Asian nations mark 60th Japan surrender

Asians marked the 60th anniversary of Japan's surrender in the Second World War by honouring their dead, burning Rising Sun flags and demanding compensation amid rekindled tensions over Japanese abuses. The peoples still can’t forget and even forgive the horrors of war.

The occasion inspired a rare joint commemoration by North Korea and South Korea, and spurred protesters in Hong Kong to burn Japan's flag and march on Tokyo's consulate chanting "Down with Japanese imperialism!"

In the Philippines, elderly women once forced to act as sex slaves for Japanese soldiers renewed demands for compensation and apologies. Former Australian prisoners of war returned to the Thai jungles where they laboured under brutal conditions to build the notorious Death Railway.

China exhorted its citizens to remember Tokyo's surrender on Aug. 15, 1945, with "a fresh wave of patriotism."

In Australia, thousands gathered at ceremonies around the country to mark the end of the war, with Prime Minister John Howard joined by Japan's ambassador to Australia Hideaki Ueda in laying a wreath at the national war memorial.

But that didn't mean the ghosts of the past had been laid to rest Down Under.

Max Williams, who fought in the jungles of Papua New Guinea, speculated that it would be easier for future generations to accept a Japanese presence at commemoration services.

"Politically, we've got to have them here.

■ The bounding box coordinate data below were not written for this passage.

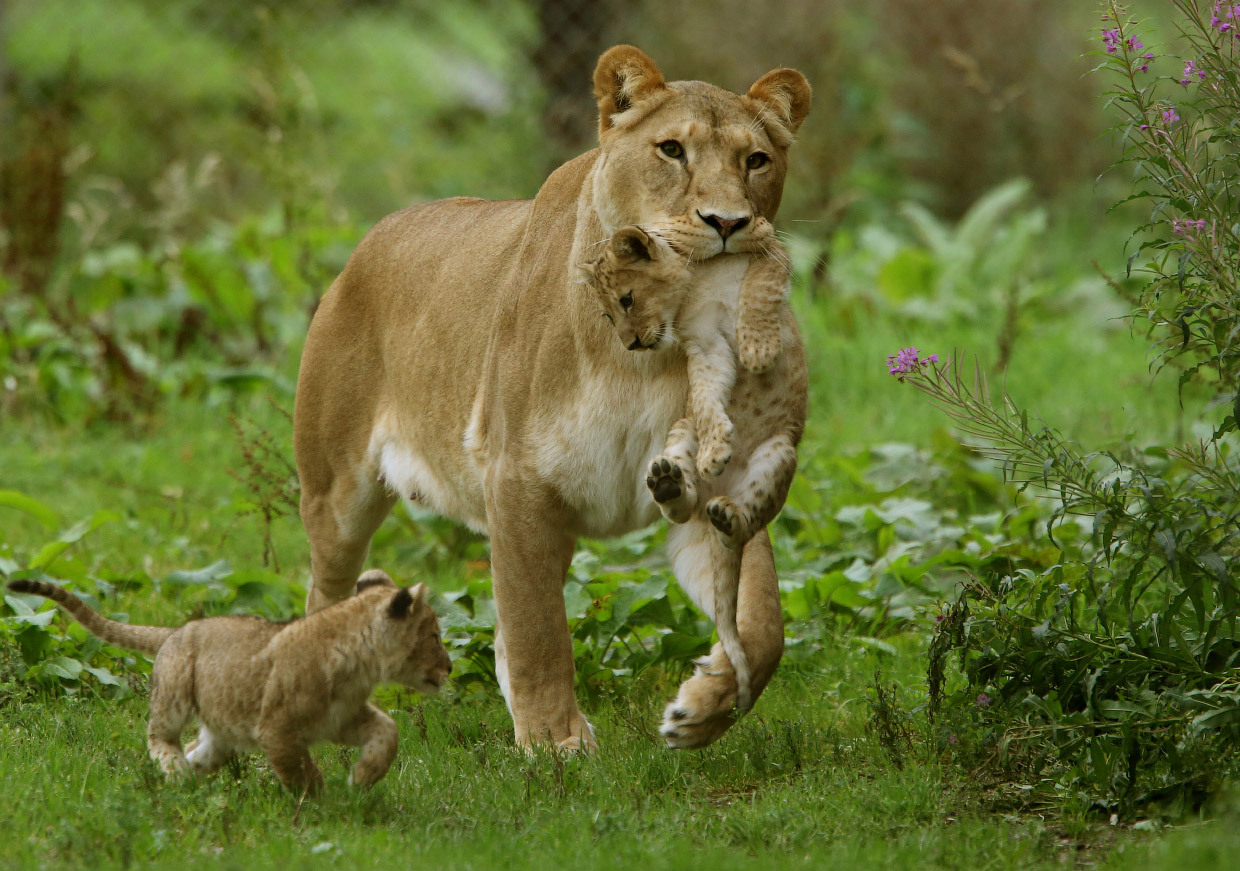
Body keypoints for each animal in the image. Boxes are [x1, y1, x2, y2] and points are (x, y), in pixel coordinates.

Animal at [292, 45, 813, 749]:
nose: (727, 223)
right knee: (324, 596)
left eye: (756, 160)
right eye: (671, 149)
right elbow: (540, 629)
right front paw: (556, 743)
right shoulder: (518, 480)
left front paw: (702, 711)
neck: (644, 361)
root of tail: (364, 247)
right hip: (334, 495)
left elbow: (764, 622)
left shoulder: (714, 481)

But that's as far as I'd like to say," Williams told Reuters.

More than 40,000 Australians were killed and 30,000 taken prisoner by the Japanese, including 20,000 detained in 1942 following the fall of Singapore to Japanese forces.

The outpouring of emotion laid bare unhealed wounds six decades after Japan's Emperor Hirohito conceded defeat in a radio broadcast, just days after the United States incinerated the cities of Hiroshima and Nagasaki with atomic bombs.

The anniversary comes as Japan's relations with its neighbours are at their most frayed condition in decades.

Regional strains stem partly from anxiety over North Korea's nuclear arms program and a dispute between Japan and China over resources in a contested area of the East China Sea. But there are also bitter complaints that Japan has not properly atoned for brutally occupying much of the region in the 1930s and '40s.